Nature Medicine 27, 3 doi: 10.1038/s41591-021-01244-6

転移性の去勢抵抗性前立腺がんは一般に致死的で、第二世代のアンドロゲン標的療法に対して内因性または獲得性の抵抗性を示し、免疫チェックポイント阻害剤に対する応答も非常に小さい。がん細胞と免疫細胞の両方に存在して抵抗性を促進する細胞プログラムについては、まだほとんど分かっていない。今回我々は、進行性前立腺がん患者14人について、よく見られる転移部位全てを網羅した単一細胞トランスクリプトームを明らかにした。
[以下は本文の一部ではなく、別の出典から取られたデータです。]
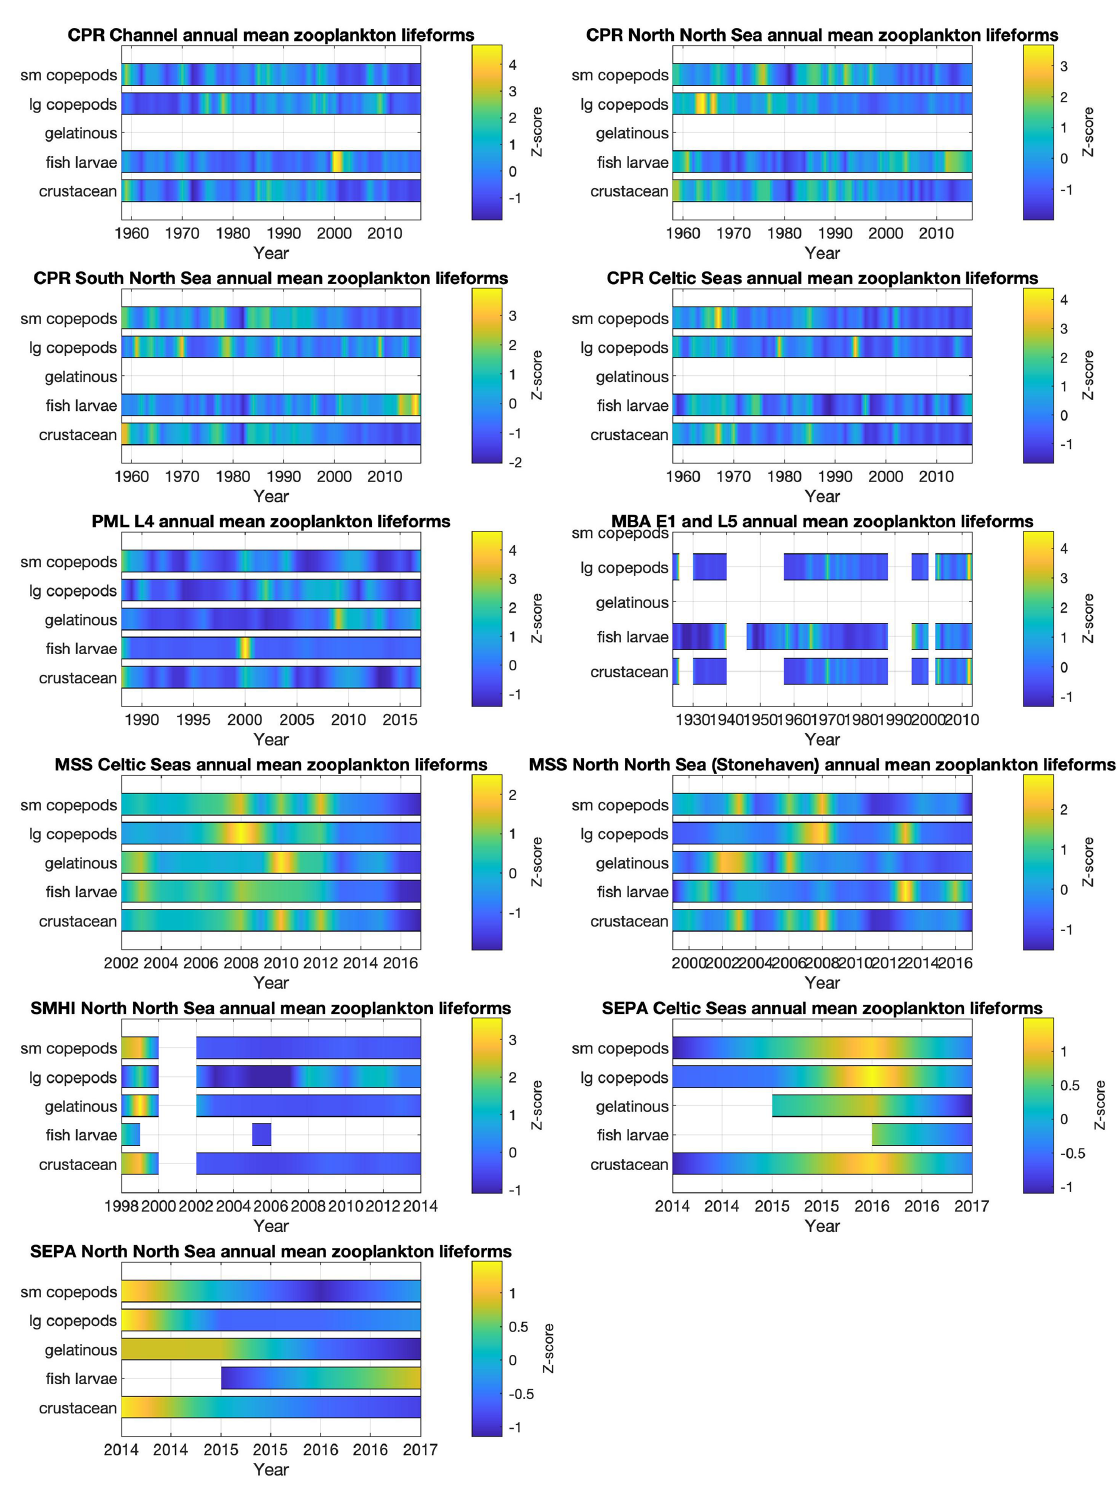
Figure 8. Zooplankton lifeform annual means, by data provider and region. Colour indicates lifeform abundance relative to the long-term mean of each lifeform within each region and dataset as standardized z score (Glover et al., 2005): scores of zero are equal to the long-term mean, positive scores (in green/yellow) signify values above the long-term mean, and negative scores signify values below the long-term mean (in blue). Only those lifeforms that have been assigned a confidence level of “high” are shown (see Tables 2 and 3). Regions are defined in Fig.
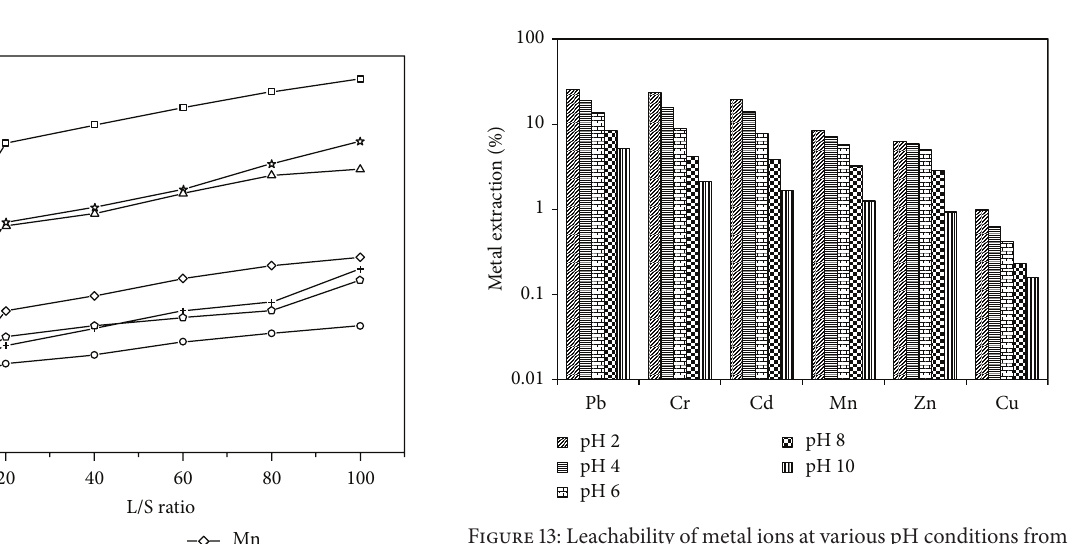
Figure 10: Cumulative percentage of various elements leached from NFA.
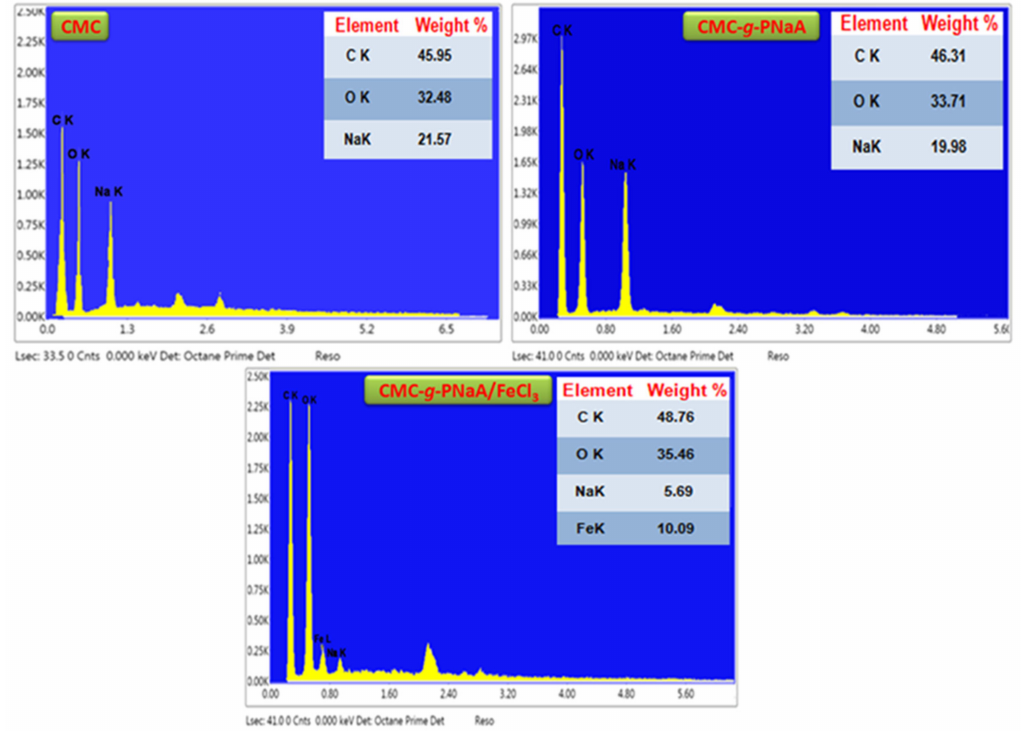
Figure 3. Energy dispersive X-ray analysis (EDX) spectra of CMC, CMC- g -PNaA and CMC- g - PNaA / FeCl 3 hydrogel beads.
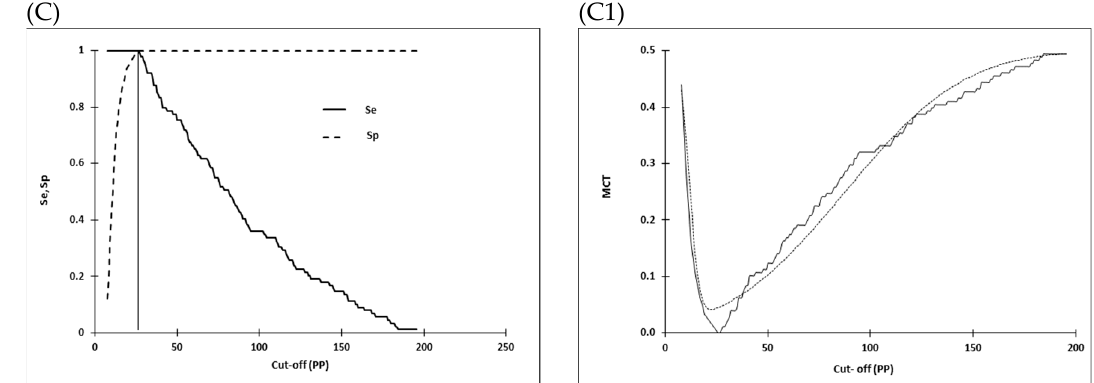
Figure 2. Optimization of cut-offs for Wag ( A ), nucleocapsid ( B ) and glycoprotein ( C ) ELISAs using the two-graph receiver operating characteristic analysis (TG-ROC). The insertion point of the sensitivity (Se, smooth line) and specificity (Sp, dashed line) graphs represents a cut-off PP value (13.53, 16.44 and 26.28, respectively) at which the highest and equivalent test parameters (Se = Sp) are achieved at 95% accuracy level. Using the misclassification cost term (MCT) option of the TG-ROC, at these cut-of values, the overall misclassification costs for WAg ( A1 ), NP ( B1 ), and GP ELISA ( C1 ) become minimal (0.0003, 0.0069, 0.0001, respectively) under assumption of 50% disease prevalence and equal costs of false-positive and false-negative results. The two MCT curves represent values based on non-parametric (dashed line) or parametric (smooth line) estimates of Se and Sp derived from data sets analyzed. Optimization of cut-off values was based on the non-parametric program option due to departure from a normal distribution of data analyzed. Cut-off values are expressed as percentage positivity (PP) of an internal positive serum control.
治療歴にかかわらず、腺がん細胞では複数のアンドロゲン受容体アイソフォームの広範囲にわたる共発現が見られ、アイソフォームにはアンドロゲン標的療法への抵抗性を仲介すると考えられている短縮型のものも含まれていた。エンザルタミドに対する抵抗性は、がん細胞固有の上皮間葉転換やトランスフォーミング増殖因子βシグナル伝達と関連していた。また、小細胞がん細胞では、系統可塑性を促進する転写調節因子やHOXB5、HOXB6、NR1D2によって駆動される多様な発現プログラムが見られた。さらに、一部の患者では、エンザルタミド投与後にクローン増殖を起こした細胞傷害性CD8+ T細胞上に機能障害マーカーが高発現していた。以上により、ヒトの転移性去勢抵抗性前立腺がんに由来するがん細胞と免疫細胞の転写特性から、アンドロゲンシグナル伝達阻害を補完する治療法を開発するための基盤が明らかになった。